Gary Miller, U.S. Fish and Wildlife Service, (541) 962-8509
Phil Carroll, U.S. Fish and Wildlife Service, (503) 231-6179
Michelle Dennehy, Oregon Department of Fish and Wildlife, (503) 947-6022
Rick Hargrave, Oregon Department of Fish and Wildlife, (503) 947-6020
The U.S. Fish and Wildlife Service has confirmed that a wolf or wolves were responsible for killing a number of lambs on two occasions between April 9 and April 13 on a privately owned ranch east of Baker City, Oregon.
“We’ve been working since this weekend with the rancher and the Oregon Department of Fish and Wildlife and others to help the rancher avoid any more incidents like these,” said Gary Miller, field supervisor for the U.S. Fish and Wildlife Service’s La Grande office. “The rancher has taken useful steps already, and I’ve received fladry (electric fence with flagging) from Defenders of Wildlife. We’ll take that to the ranch to discourage further attacks,” he said.

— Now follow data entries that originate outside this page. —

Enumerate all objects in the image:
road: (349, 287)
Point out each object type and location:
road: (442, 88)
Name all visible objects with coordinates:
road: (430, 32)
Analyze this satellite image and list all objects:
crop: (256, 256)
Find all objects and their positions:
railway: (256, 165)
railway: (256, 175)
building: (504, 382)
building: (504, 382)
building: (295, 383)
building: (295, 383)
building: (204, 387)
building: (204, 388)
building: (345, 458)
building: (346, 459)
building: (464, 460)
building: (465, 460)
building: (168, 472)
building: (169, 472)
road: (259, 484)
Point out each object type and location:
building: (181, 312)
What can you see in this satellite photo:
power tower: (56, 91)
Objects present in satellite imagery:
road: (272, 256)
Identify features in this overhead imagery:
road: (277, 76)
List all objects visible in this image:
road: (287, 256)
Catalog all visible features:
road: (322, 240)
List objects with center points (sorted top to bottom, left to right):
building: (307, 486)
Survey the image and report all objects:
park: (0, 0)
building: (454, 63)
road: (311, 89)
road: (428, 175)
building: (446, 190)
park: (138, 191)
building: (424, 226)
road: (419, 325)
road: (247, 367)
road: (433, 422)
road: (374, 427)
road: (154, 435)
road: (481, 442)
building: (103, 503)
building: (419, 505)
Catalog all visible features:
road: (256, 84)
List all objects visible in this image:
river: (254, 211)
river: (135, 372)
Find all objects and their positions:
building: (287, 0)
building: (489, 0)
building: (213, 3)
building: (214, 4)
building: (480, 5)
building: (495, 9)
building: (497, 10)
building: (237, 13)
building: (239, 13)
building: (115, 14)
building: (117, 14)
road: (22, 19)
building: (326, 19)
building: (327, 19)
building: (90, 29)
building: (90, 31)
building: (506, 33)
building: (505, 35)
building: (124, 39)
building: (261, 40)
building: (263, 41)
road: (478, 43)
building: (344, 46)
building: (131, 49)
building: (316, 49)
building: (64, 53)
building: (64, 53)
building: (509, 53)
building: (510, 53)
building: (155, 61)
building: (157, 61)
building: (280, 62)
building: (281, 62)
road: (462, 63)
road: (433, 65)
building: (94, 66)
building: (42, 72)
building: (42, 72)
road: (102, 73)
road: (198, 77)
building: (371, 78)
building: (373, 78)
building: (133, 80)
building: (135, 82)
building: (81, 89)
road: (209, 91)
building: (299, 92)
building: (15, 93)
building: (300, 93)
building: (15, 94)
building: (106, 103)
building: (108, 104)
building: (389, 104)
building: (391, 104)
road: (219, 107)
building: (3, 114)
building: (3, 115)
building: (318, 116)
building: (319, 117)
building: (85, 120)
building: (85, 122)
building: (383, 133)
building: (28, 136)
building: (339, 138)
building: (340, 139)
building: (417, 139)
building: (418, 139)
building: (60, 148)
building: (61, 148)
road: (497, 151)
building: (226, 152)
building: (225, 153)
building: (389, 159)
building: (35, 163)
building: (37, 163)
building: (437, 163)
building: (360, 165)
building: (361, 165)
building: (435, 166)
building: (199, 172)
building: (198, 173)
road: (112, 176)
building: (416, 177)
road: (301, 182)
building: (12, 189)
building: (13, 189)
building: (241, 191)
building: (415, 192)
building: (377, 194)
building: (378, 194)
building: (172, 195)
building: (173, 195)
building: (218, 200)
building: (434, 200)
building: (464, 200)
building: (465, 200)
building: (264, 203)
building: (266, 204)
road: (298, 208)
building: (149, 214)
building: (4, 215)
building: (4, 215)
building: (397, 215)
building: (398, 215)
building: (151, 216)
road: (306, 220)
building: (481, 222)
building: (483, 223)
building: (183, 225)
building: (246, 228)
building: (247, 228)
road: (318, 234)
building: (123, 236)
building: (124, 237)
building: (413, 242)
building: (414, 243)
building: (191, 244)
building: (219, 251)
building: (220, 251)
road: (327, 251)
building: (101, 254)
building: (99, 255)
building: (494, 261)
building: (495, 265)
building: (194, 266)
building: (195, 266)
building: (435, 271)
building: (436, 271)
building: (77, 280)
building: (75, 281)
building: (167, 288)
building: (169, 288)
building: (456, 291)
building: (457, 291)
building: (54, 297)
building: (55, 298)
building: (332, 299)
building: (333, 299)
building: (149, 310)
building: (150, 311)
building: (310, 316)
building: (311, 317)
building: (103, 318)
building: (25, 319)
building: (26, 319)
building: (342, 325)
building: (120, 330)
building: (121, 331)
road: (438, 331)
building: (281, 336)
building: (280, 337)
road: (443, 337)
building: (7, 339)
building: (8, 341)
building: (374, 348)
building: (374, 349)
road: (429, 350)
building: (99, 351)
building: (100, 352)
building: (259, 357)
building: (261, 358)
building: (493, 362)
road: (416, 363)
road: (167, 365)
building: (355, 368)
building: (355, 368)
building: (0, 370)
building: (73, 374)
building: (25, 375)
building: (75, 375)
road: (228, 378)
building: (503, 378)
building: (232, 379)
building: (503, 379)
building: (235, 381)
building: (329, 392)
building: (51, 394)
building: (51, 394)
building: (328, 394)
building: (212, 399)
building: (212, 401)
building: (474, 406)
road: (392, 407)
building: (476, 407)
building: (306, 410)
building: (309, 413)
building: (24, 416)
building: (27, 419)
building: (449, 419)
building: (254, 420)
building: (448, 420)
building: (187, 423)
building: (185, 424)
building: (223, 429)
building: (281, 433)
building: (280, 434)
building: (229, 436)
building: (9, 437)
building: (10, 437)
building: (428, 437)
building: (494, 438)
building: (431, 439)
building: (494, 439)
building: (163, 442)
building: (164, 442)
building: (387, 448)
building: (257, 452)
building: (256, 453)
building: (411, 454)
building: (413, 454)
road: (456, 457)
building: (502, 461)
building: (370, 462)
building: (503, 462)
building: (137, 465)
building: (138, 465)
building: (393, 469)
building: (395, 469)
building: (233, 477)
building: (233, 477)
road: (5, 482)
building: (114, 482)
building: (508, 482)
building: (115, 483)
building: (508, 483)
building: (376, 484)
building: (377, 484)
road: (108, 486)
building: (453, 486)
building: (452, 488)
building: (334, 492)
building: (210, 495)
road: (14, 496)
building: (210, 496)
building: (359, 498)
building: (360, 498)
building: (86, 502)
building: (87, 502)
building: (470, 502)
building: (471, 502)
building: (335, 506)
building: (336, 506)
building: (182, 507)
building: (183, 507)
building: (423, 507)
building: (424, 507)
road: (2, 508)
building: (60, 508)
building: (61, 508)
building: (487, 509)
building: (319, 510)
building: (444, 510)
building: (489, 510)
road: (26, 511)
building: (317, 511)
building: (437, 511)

Federal and state agency biologists are now attempting to catch one or more wolves in the area, to fit them with radio transmitting collars and collect blood samples before the wolves are released. The collars transmit unique radio frequencies so the wolves can be monitored in their movements following release. Monitoring will help confirm how many animals are involved, and whether a pack has taken up residence in the area. The information will help inform agency and landowner efforts to discourage further depredation.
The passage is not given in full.